Unlike other cultures, Americans are encouraged to argue from a young age, in school.
We all know that our national politics has become incredibly divisive. As a writing teacher, it naturally makes sense that I would attribute a lot about the current state of affairs to the way in which we teach writing in our schools.
“Argue your position. Defend your thesis. Attack the other side.” This is what we’re taught in our high school English class. I never questioned this argumentative approach to writing until I saw how other cultures approached their writing. I teach English to Japanese college students at a language school in Boston. My students are not very good at argumentative essays; they often weaken their position by acknowledging the validity of the opposing viewpoint. Sometimes they even include three or four different perspectives on an issue. By the end of their essay, I’m not always sure where they stand. My students are so focused on group unity and consensus building that they don’t know how to write, by American standards. Our American faculty members are always brainstorming about how we can better teach our students to argue and defend their opinions: “They’re not going to leave Boston without learning how to argue,” we declare. But lately, I’ve been wondering if maybe we’re the ones who might learn something from my students’ “bad writing” style.
The American approach to writing reflects our cultural bias towards dualism; we love epic struggles between two giants: Democrat vs. Republican; East Coast vs. West Coast; AFC vs. NFC; Mac vs. PC; Coke vs. Pepsi.
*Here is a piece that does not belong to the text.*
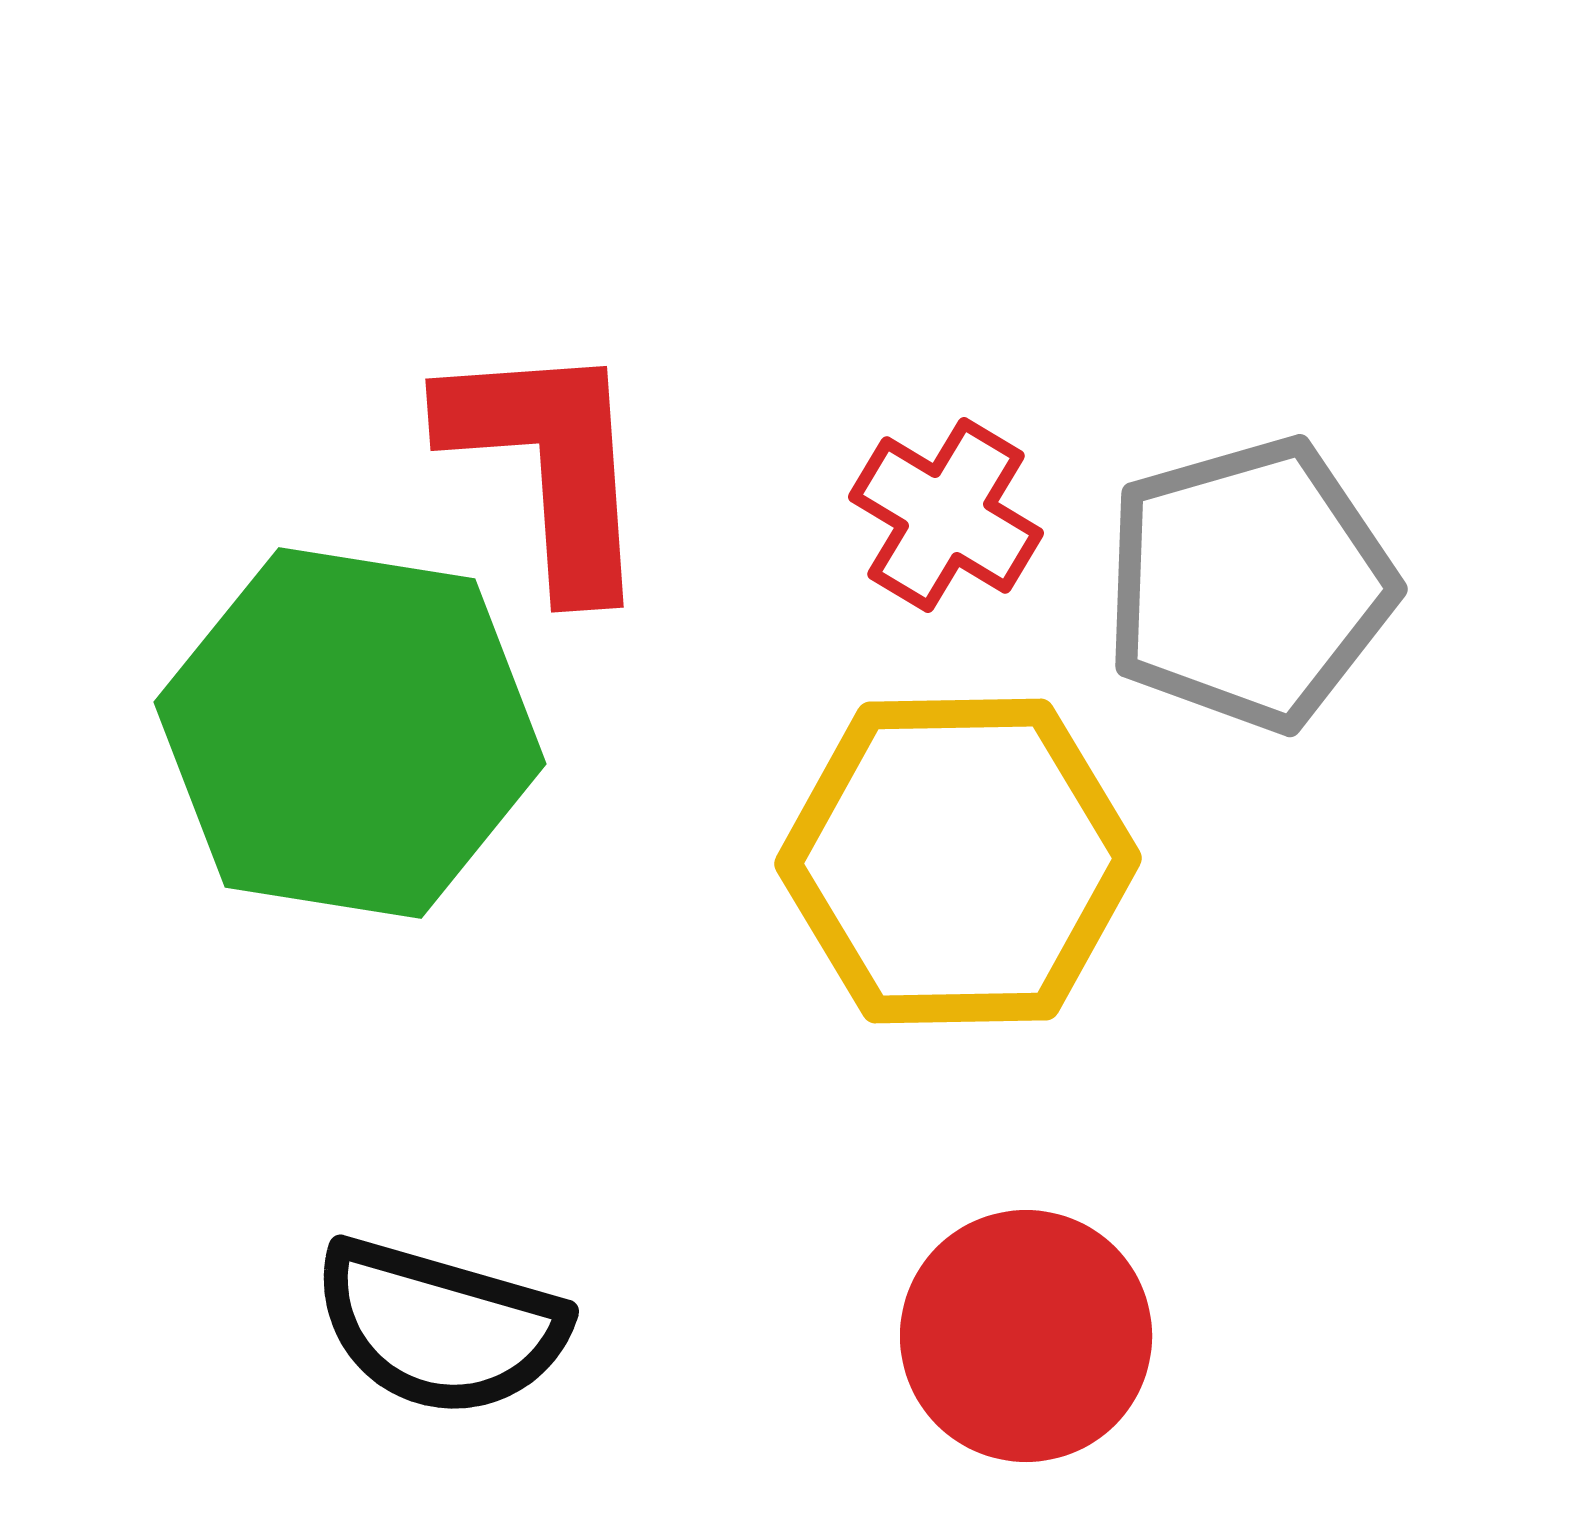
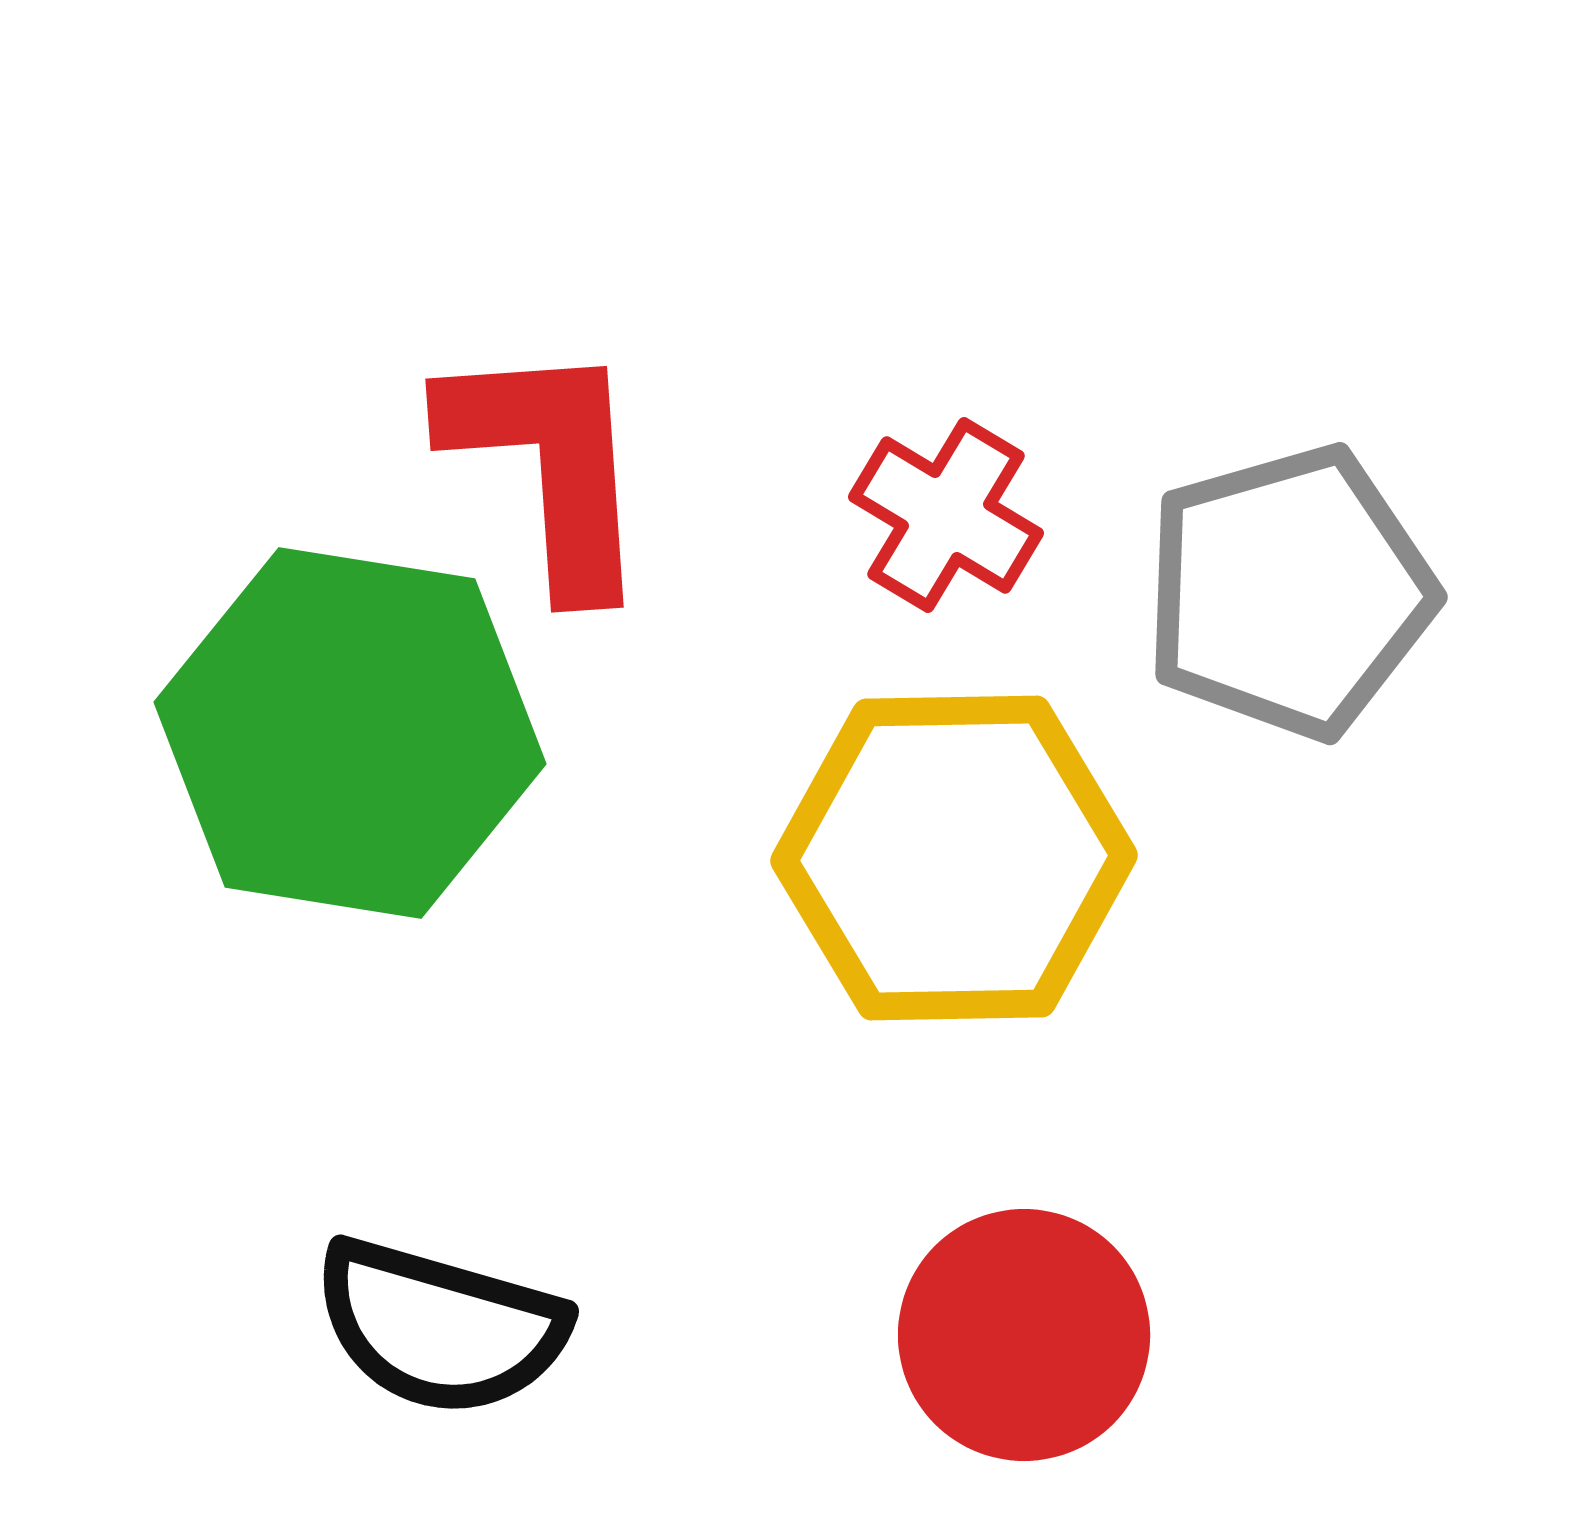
gray pentagon: moved 40 px right, 8 px down
yellow hexagon: moved 4 px left, 3 px up
red circle: moved 2 px left, 1 px up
So it’s not surprising that we teach writing as a blood sport between competing ideas, where you defend your thesis from the first paragraph to the bitter end: crush your opponent’s thesis. And the reader must know where you stand, or else you’ve failed as a writer. But this zero sum approach is getting old, both on the page and in our politics.
Dualism might make for a good boxing match, but it doesn’t serve you very well when tackling complex social or political issues. Why must we break down every issue into two sides? What is so magical about the number two? Why not say, five, or twelve, or twenty-six? Aren’t there at least twelve different perspectives on globalization, for example? Real life is more like a spectrum, and less like a light switch.
Another tendency that we foster through our writing pedagogy is the willingness of the author – and the reader – to attach their identity to the position being advanced. “He is a conservative; he is a liberal.” This denotes a strong adhesiveness to that position that would not be implied simply by saying: “He has conservative opinions.” We don’t merely have opinions; we are our opinions. How can we convince someone else that they’re wrong when doing so requires them not merely to reject their opinion, but to jettison their very identity? This merging of our identity with our opinion is encouraged as early as middle school, in the obligatory classroom debate, where we divide students into two camps and ask that each side defeat the other side in a verbal war of attrition. The debate is the argumentative essay personified: it’s not about consensus; it’s about winning. Whose side are you on?
I once ran a debate club at my school, and the participants were all Japanese women. It was like pulling teeth trying to get an actual argument going among this group, so eager were they to see the other side’s perspective. The tone of the debate was highly cordial and undeniably boring, and if I had to give a grade, they would have all failed miserably. It would’ve made for terrible television. But after watching our own ugly presidential debates last fall, I wonder if maybe these Japanese women might have been on to something, while I was unsuccessfully egging them on to engage in verbal jousting, Boston style.
There are other forms of writing that encourage more circumspection and nuance, such as the compare & contrast essay, reflection papers, journals, narrative essays, etc., but in my high school, the argumentative essay was the gold standard of writing. And in this gold standard of writing, the greatest taboo is changing your mind, midway through your essay. That’s terrible writing, we’ve all been taught. There’s a place for changing your mind, but not in the most popular vehicle for written self-expression in American schools. Is it so surprising then, that you never see guests on political talk shows change their minds, midway through a debate? Do a Google search for: “guest changes his or her mind on MSNBC or Fox News,” and see how many results you find.
Now, I’m not endorsing a postmodern world of moral relativism where we eschew any type of conflict or disagreement. There is such a thing as right and wrong, and sometimes you need to do battle to defend what is right, to the very end. I recognize that. But when we’ve reached a point in our national discourse where Thanksgiving dinner has become an untenable proposition on account of our political differences, it seems necessary to ask how we got here. And I suggest that the way in which we teach writing in our schools has something to do with it.